Movies

Cinema Italiano Hits Berlinale With Films From Veterans and Rookies

Italy’s robust 2022 Berlinale representation of a half-dozen titles runs the gamut from the latest works by venerable veterans Paolo Taviani and Dario Argento to pics by fresh new Cinema Italiano voices including Chiara Bellosi, whose first film, “Ordinary Justice,” launched from Berlin in 2020.

Taviani, who is 91, is returning to Berlin but alone this time — his filmmaker brother, Vittorio, with whom he won a Golden Bear in 2012 for “Caesar Must Die,” passed away in 2018 — in competition with surreal drama “Leonora Addio,” inspired by a short story by Italian playwright and author Luigi Pirandello.

Argento, who set his 1977 chiller “Suspiria” in Germany, will be at the Berlinale for the first time as a director with Rome-set suspenser “Dark Glasses,” though he was on the fest’s main jury panel in 2001. Film unspools as a Berlinale Special Gala.

Bellosi is back with Panaorama selection “Swing Ride” (“Calcinculo”), about a 15-year-old named Benedetta pining for attention in a tawdry southern Italian province where she falls in love with a young transvestite. Newcomer Francesco Costabile is debuting with Panorama anti-Mafia drama “Una Femmina — The Code of Silence,” which follows a young woman who rebels against the Calabrian mob family that she was born into.

The Italian titles launching from Berlin provide a sharp snapshot of genres and themes percolating in the country’s film production pipeline that is managing somehow to stay vibrant despite disastrous box office returns.

“Leonora Addio,” by Paolo Taviani
Taviani takes his cue from Pirandello to weave a complex narrative interweaving three surreal Pirandello funerals with the story of the murder of a young Sicilian immigrant boy in Brooklyn, inspired by the author’s novella “Il Chiodo,” published shortly before Pirandello’s death.
The film’s cast comprises Fabrizio Ferracane, who won Italy’s David di Donatello award for his role in Marco Bellocchio’s “The Traitor” and prominent stage and screen actor Massimo Popolizio. Oscar-winning composer Nicola Piovani (“Life Is Beautiful”). In competition.

“Dark Glasses,” by Dario Argento
The horror maestro is back with this chiller about a serial killer who strangles prostitutes with cello strings and is pursuing a luxury escort who goes blind after a car crash but gets help from an orphaned Chinese boy. Ilenia Pastorelli (“They Call Me Jeeg”) and Dario’s daughter Asia Argento star. Berlinale Special Gala.

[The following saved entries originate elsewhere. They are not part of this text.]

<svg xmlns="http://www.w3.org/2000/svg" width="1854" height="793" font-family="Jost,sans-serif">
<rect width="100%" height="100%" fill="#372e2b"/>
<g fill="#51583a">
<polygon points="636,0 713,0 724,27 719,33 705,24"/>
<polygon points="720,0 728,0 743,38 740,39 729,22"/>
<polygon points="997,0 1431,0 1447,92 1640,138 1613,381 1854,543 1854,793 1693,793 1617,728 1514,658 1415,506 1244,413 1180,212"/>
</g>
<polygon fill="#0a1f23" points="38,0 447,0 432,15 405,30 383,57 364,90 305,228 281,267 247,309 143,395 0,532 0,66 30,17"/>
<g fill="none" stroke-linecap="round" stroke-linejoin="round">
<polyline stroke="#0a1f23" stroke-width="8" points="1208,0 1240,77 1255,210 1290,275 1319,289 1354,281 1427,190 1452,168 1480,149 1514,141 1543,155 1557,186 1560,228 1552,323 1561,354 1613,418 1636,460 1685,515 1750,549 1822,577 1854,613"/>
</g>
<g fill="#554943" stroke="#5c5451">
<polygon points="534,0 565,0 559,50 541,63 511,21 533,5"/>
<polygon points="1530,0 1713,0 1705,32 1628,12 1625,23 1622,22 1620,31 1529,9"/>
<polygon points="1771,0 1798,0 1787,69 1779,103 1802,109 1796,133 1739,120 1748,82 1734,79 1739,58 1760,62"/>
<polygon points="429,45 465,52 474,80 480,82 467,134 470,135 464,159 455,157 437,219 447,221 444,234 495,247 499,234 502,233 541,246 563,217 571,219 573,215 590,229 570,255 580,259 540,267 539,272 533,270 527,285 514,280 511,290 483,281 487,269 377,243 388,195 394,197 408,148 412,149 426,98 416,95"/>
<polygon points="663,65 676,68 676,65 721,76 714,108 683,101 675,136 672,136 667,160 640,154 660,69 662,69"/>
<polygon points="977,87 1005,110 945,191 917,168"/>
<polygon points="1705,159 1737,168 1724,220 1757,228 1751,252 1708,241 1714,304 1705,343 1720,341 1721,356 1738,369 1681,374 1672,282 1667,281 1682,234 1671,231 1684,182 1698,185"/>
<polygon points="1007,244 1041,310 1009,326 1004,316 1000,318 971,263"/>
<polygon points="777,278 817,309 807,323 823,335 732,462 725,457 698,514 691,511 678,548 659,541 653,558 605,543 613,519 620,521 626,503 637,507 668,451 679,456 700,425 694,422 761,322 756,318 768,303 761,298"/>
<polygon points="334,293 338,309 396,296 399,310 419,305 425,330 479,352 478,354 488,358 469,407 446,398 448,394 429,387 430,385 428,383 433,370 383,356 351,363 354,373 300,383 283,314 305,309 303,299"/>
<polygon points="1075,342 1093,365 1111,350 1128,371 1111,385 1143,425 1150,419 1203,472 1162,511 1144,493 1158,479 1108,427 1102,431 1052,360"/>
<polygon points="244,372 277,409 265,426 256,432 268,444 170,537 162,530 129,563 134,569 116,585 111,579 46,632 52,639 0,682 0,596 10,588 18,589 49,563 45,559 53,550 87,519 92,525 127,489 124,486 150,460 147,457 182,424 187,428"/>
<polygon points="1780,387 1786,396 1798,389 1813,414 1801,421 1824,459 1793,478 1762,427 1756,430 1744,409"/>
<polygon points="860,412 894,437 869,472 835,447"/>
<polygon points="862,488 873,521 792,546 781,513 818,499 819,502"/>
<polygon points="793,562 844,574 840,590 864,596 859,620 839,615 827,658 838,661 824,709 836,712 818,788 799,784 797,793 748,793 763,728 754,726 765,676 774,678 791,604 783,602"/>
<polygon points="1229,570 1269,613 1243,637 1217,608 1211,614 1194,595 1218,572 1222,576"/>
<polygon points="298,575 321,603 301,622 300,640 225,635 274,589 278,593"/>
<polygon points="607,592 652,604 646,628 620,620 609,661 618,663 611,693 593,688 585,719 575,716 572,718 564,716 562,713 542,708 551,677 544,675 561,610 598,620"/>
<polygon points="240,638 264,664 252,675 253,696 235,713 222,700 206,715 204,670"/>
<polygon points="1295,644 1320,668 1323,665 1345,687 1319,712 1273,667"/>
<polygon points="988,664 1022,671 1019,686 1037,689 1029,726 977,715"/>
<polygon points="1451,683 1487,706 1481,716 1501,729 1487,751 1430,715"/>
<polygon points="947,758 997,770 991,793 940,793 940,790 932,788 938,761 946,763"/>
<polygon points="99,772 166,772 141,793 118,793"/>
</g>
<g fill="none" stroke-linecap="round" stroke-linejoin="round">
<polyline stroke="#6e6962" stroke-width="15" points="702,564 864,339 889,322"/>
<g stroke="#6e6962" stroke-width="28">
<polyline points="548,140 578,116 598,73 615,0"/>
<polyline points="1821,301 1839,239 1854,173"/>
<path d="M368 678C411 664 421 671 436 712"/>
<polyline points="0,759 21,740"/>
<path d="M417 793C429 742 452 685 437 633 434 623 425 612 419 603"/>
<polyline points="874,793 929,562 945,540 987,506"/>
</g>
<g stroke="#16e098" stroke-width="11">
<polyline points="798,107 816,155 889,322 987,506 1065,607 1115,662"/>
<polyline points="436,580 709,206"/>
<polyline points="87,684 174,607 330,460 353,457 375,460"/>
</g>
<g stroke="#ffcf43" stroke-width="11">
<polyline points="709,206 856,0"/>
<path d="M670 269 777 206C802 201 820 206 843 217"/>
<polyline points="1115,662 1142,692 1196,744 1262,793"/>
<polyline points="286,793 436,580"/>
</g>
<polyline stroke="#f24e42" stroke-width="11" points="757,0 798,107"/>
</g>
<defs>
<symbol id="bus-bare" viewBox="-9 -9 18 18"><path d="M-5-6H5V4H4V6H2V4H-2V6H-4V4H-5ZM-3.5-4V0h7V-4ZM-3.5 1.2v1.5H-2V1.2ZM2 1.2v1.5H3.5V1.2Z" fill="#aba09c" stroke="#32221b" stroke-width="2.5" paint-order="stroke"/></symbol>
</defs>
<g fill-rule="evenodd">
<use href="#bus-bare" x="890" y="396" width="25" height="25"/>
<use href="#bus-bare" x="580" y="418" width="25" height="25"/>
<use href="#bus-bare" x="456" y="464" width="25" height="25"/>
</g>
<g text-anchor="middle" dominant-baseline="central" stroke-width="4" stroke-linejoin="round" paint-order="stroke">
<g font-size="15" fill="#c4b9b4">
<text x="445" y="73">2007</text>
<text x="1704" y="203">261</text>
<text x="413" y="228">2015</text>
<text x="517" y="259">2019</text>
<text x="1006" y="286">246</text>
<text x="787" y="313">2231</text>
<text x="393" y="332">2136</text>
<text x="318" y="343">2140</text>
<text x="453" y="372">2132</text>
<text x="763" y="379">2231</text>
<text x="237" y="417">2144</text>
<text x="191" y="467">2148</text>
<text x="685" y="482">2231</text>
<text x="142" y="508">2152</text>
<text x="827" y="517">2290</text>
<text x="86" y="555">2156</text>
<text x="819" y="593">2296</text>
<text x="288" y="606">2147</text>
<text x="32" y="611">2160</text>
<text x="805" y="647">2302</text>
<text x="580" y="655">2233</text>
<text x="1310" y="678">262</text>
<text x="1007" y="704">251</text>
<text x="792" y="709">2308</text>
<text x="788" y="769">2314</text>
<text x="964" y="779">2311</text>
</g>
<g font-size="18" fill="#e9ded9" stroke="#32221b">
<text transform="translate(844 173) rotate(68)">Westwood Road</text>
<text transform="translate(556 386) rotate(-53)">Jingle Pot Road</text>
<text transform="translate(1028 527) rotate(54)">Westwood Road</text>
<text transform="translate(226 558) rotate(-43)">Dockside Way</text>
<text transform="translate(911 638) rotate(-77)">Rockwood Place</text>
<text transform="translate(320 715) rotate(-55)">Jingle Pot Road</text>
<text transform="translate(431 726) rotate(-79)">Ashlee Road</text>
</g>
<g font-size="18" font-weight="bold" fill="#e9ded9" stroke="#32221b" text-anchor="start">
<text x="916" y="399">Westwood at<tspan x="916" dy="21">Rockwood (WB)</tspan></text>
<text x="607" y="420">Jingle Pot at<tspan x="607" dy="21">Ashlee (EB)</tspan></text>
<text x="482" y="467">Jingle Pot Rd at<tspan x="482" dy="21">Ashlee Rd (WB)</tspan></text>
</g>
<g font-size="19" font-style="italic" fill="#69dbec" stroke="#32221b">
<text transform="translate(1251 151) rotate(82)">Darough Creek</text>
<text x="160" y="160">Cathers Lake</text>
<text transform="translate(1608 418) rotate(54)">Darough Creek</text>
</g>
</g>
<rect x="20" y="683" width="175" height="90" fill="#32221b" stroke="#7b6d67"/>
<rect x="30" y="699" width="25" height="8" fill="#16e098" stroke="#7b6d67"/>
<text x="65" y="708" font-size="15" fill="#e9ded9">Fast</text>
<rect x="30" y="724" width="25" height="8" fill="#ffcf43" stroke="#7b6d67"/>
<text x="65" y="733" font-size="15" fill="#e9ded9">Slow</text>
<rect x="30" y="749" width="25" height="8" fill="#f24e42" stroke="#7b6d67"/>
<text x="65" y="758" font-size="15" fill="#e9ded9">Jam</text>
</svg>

“Swing Time” (“Calcinculo”), by Chiara Bellosi
When a fairground sets up outside her window in a Southern Italian town 15-year-old Benedetta meets Armando, aka Amanda, a young transvestite who runs the carousel and sells drugs. Described by the director as depicting an unusual friendship and the experience of empowerment, this coming-of-age film follows Bellosi’s “Ordinary Justice,” which examined the lives of two families on opposite sides of a murder case. Both pics are produced by Carlo Cresto Dina’s Tempesta, which launched the career of Alice Rohrwacher (“The Wonders,” “Happy as Lazzaro”) and is known for nurturing the cream of Italy’s new cinematic crop. In Panorama.

“Una Femmina — The Code of Silence,” by Francesco Costabile
For his first feature, Calabrian helmer Costabile delved deep into his homeland to depict the Ndrangheta, the local mob, but from the perspective of the women who’ve had the courage to break away from the grip of its blood ties and codes. Pic is about a young woman named Rosa who lives with her mother’s relatives in a remote village. Her mother’s mysterious death when she was a child casts a gloomy shadow on her life; but the truth surfaces, and Rosa realizes she is trapped in a same predestined fate, and decides to betray her family and seek revenge. Lina Siciliano makes her acting debut as Rosa. In Panorama.

“Into My Name,” by Nicola Bassetti
Elliot Page has boarded this transgender-themed doc by Italian director and producer Nicolò Bassetti, which stems from Bassetti’s personal experience with the gender transition of his child, Matteo, and provides an intimate look at the universal challenges of gender transition by observing a tight-knit group of friends in the central Italian city of Bologna. In Panorama Documentary.